(Selected passage begins)

Or, consider conference calls-for-papers.  There is no way to tell what variations on the given theme will be covered by the submissions; thus, acceptance is determined not only by an intellectually alluring abstract, but also by how well it happens to mesh with other intellectually alluring abstracts.  Until today, I hadn’t had a paper accepted to a conference in about two years; the refrain, with a few exceptions***, is that my topic is “interesting, but doesn’t fit with the other papers on the panel.”

The same is sometimes true of job searches.  Frequently, a university will seek applicants that are not merely a Doctorate of X, but a particular kind of Doctorate of X – someone who specializes in a field or philosophy that the university holds particularly dear or, conversely,  that is not yet represented in their department.  But they do not always reveal what this factor is.  There are a few good reasons not to, but the result is that a job candidate like my friend D can compete for such a job, fly out for interviews and campus tours and sample classes and all, only to be told that her specialization isn’t a good fit with the rest of the department.

 I told my neighbor about the tentative acceptance I received from a pop culture conference.  The coordinator said that they’d make the final calls in July, but that she saw my paper as a certainty because it happened to complement another paper about conceptualizing consumption. 
“I don’t trust that to be true, though,” I said.  My neighbor nodded; in the past I’ve received an accidental acceptance to a conference panel that my paper didn’t happen to mesh with, and an accidental rejection to an essay collection that my article will appear in sometime next year.
“If it’s true, that’d be nice,” she said.
“Yeah.  Randomocratic, though.”
“Yeah.

 *What I find offensive is the flattening of X category and Y character/person and plugging them into an equation; the diagnostic reading lacks nuance, which usually makes it useless for addressing complex issues.  Other reprehensible examples of this: Ramona (“The Echo and the Nemesis”) is mentally ill because she is obese, or vice versa; Joe Christmas (Light in August) is a sociopath because he was not breastfed.
**@As opposed to “Randemocracy,” which might evoke unfavorable connotations of political “philosophy” as opined by certain overvalued authors or politicians named after her.
***Including “Whoops, thought I’d have time to run this panel but now I don’t!  Thanks everyone for contributing anyway!”

(Selected passage ends)
(Given records begins)

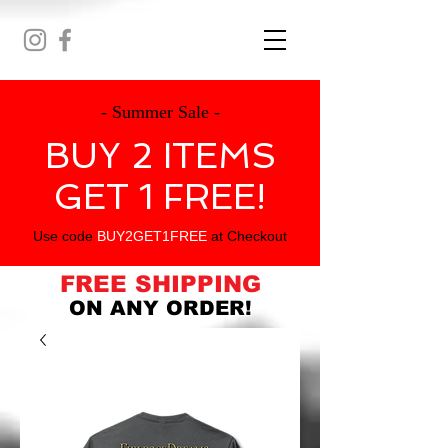
- Summer Sale -
BUY 2 ITEMS
GET 1 FREE!
Use code
BUY2GET1FREE
at Checkout
FREE SHIPPING
ON ANY ORDER!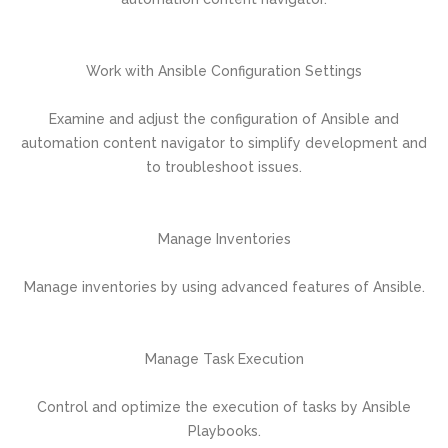
Work with Ansible Configuration Settings
Examine and adjust the configuration of Ansible and
automation content navigator to simplify development and
to troubleshoot issues.
Manage Inventories
Manage inventories by using advanced features of Ansible.
Manage Task Execution
Control and optimize the execution of tasks by Ansible
Playbooks.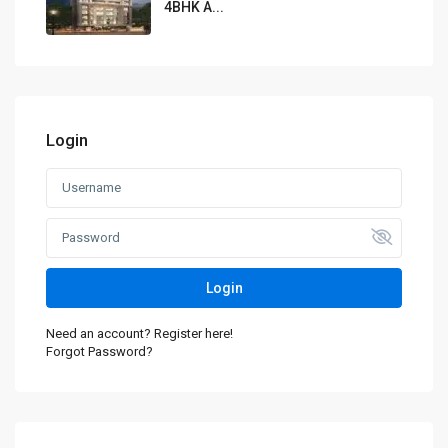
4BHK A...
Login
Login
Need an account? Register here!
Forgot Password?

(Given records ends)

▶ [Required action A]:
Answer these from the passage on academic fit:
(i) Before today, about how long had it been since the writer had a paper accepted to a conference?
(ii) What is a candidate like the writer's friend D told after the interviews and campus visits?
(iii) When did the coordinator of the pop culture conference say the final calls would be made?
▶ [Required action B]: Duplicate the stretch of the passage on academic fit from "I told my neighbor" through "about conceptualizing consumption.", word for word.
These entries have no connection to the passage on academic fit.

▶ [Written reply A]:
(i) About two years.
(ii) That her specialization isn't a good fit with the rest of the department.
(iii) In July.

▶ [Written reply B]:
I told my neighbor about the tentative acceptance I received from a pop culture conference.  The coordinator said that they’d make the final calls in July, but that she saw my paper as a certainty because it happened to complement another paper about conceptualizing consumption.